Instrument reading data
::::::
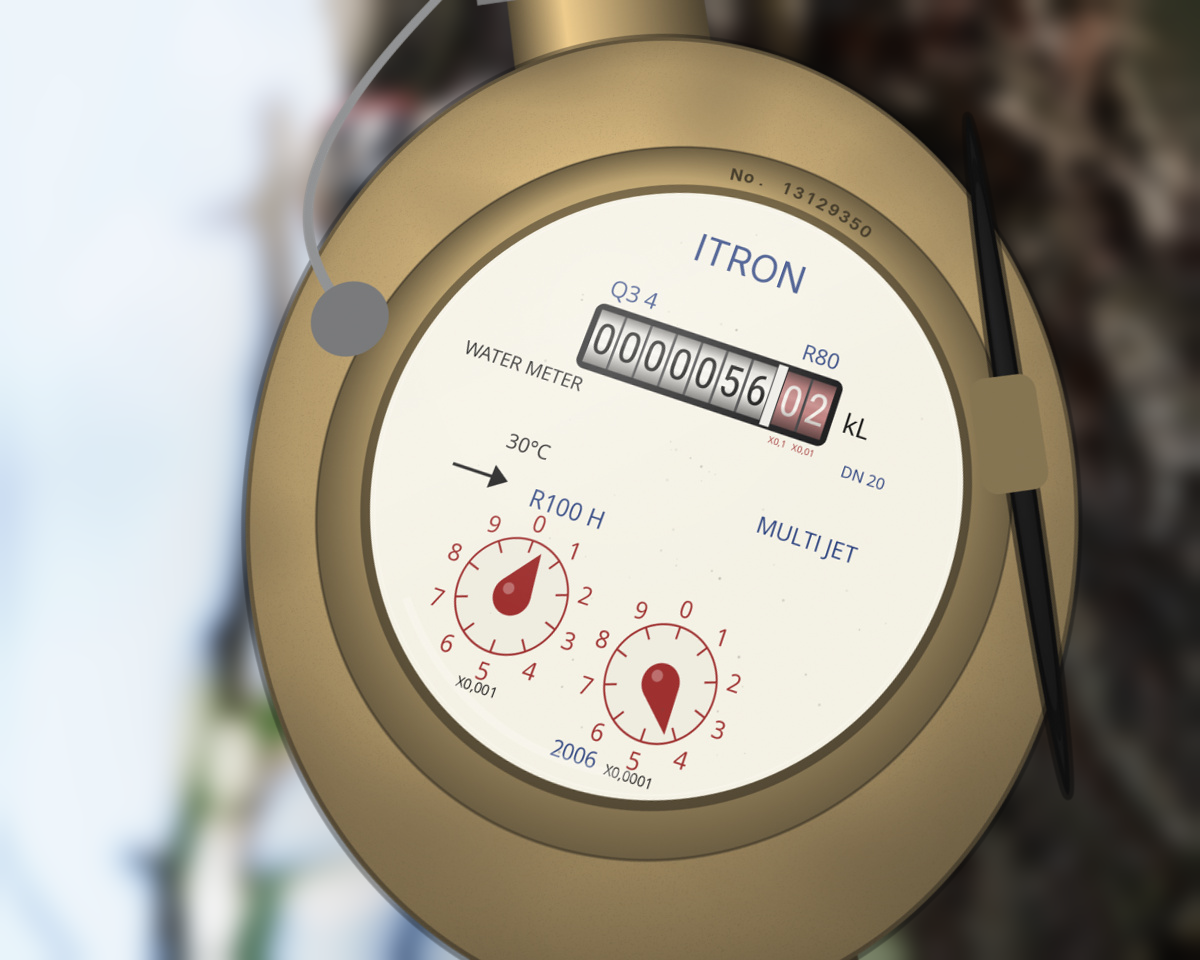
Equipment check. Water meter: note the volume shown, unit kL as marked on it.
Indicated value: 56.0204 kL
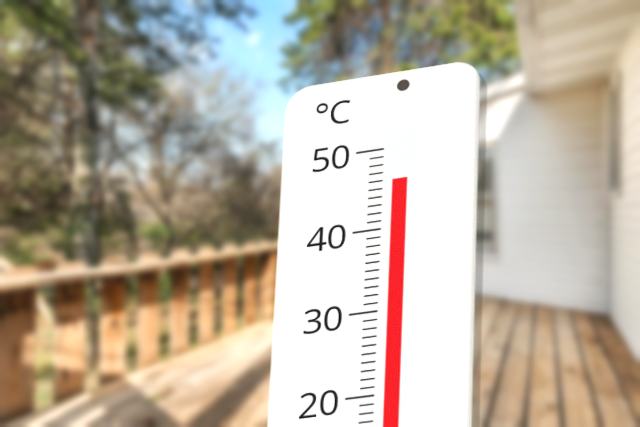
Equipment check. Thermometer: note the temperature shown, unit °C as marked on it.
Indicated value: 46 °C
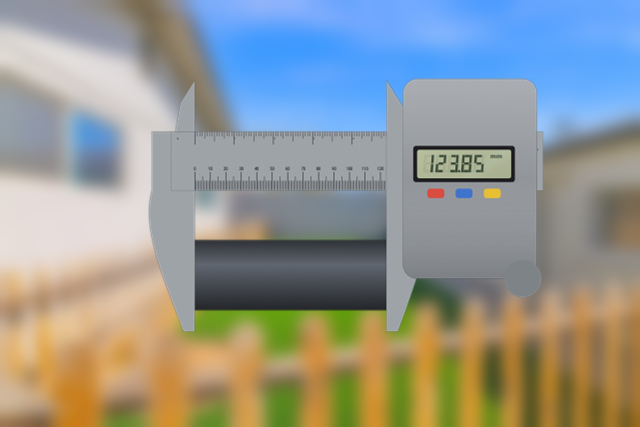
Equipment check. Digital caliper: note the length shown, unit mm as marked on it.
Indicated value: 123.85 mm
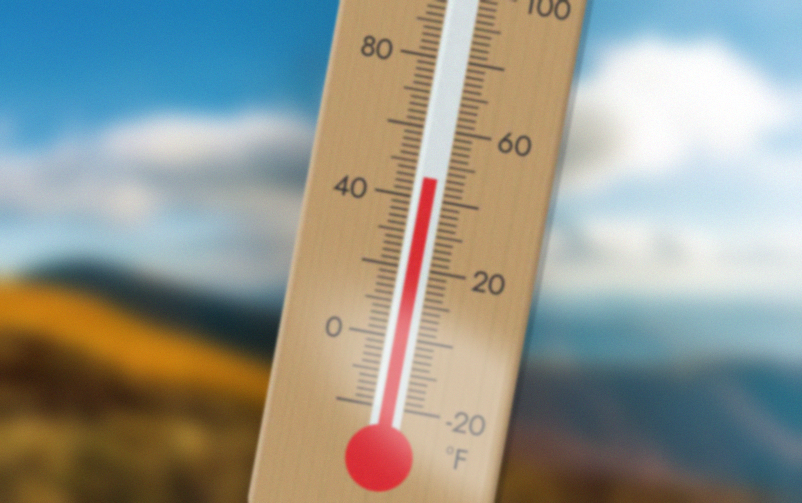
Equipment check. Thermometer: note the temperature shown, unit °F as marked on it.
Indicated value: 46 °F
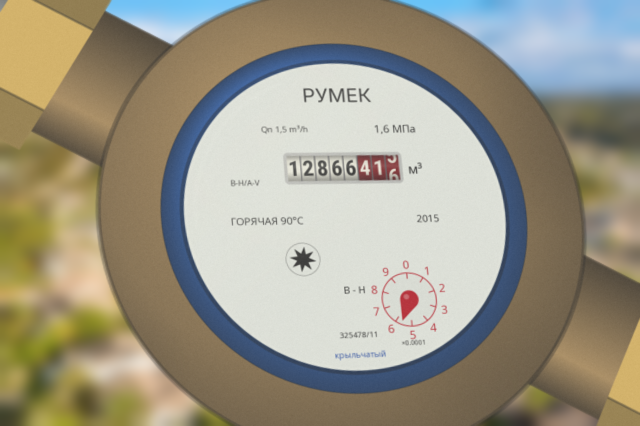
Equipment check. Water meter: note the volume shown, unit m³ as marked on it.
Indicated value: 12866.4155 m³
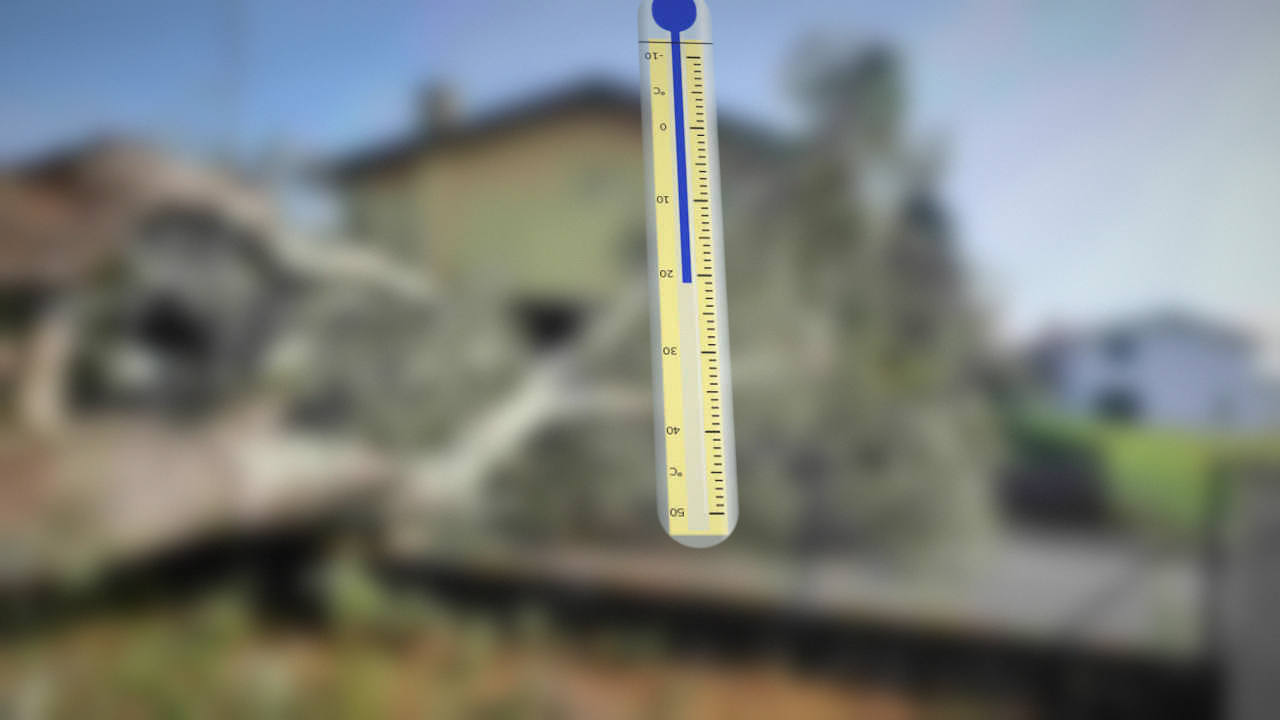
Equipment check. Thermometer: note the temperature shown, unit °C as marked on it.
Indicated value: 21 °C
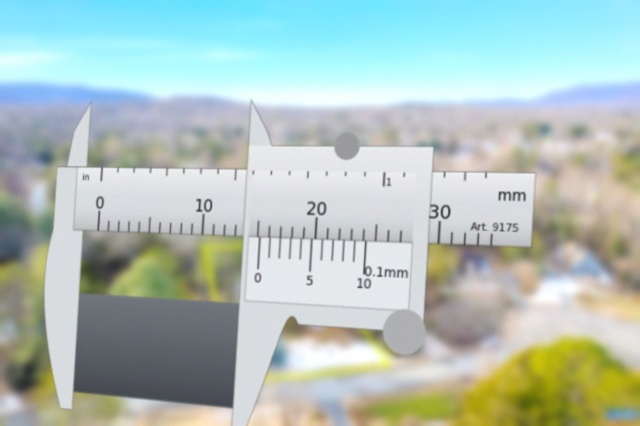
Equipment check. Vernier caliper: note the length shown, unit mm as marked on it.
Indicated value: 15.2 mm
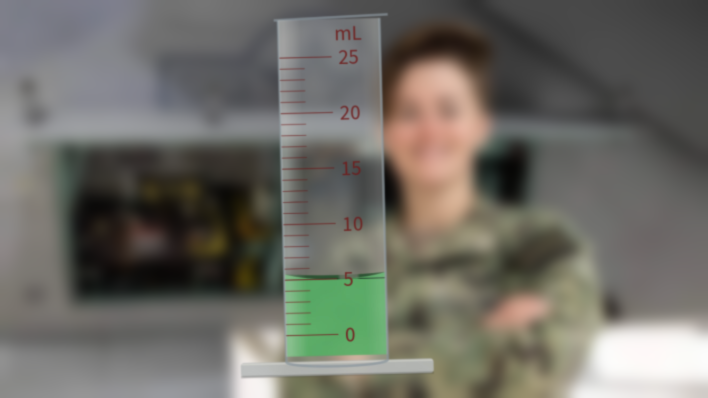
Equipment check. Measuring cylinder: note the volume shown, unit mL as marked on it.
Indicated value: 5 mL
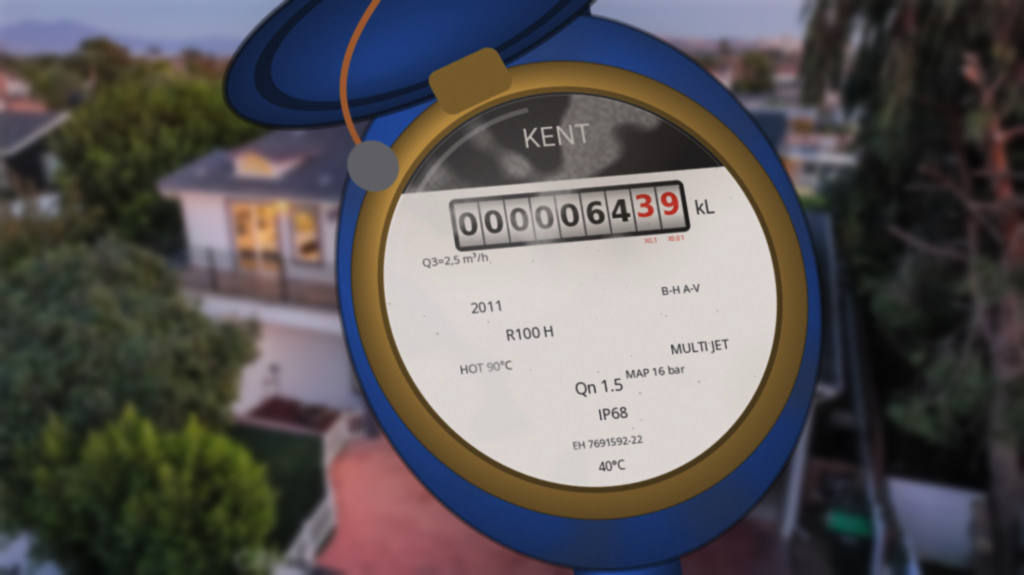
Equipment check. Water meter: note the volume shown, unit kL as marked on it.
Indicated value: 64.39 kL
::::::
▶ **Description of the task**
Print every line of the records above word for word, leaving out the pictures.

▶ **Exercise output**
Equipment check. Water meter: note the volume shown, unit kL as marked on it.
Indicated value: 56.0204 kL
Equipment check. Thermometer: note the temperature shown, unit °C as marked on it.
Indicated value: 46 °C
Equipment check. Digital caliper: note the length shown, unit mm as marked on it.
Indicated value: 123.85 mm
Equipment check. Thermometer: note the temperature shown, unit °F as marked on it.
Indicated value: 46 °F
Equipment check. Water meter: note the volume shown, unit m³ as marked on it.
Indicated value: 12866.4155 m³
Equipment check. Thermometer: note the temperature shown, unit °C as marked on it.
Indicated value: 21 °C
Equipment check. Vernier caliper: note the length shown, unit mm as marked on it.
Indicated value: 15.2 mm
Equipment check. Measuring cylinder: note the volume shown, unit mL as marked on it.
Indicated value: 5 mL
Equipment check. Water meter: note the volume shown, unit kL as marked on it.
Indicated value: 64.39 kL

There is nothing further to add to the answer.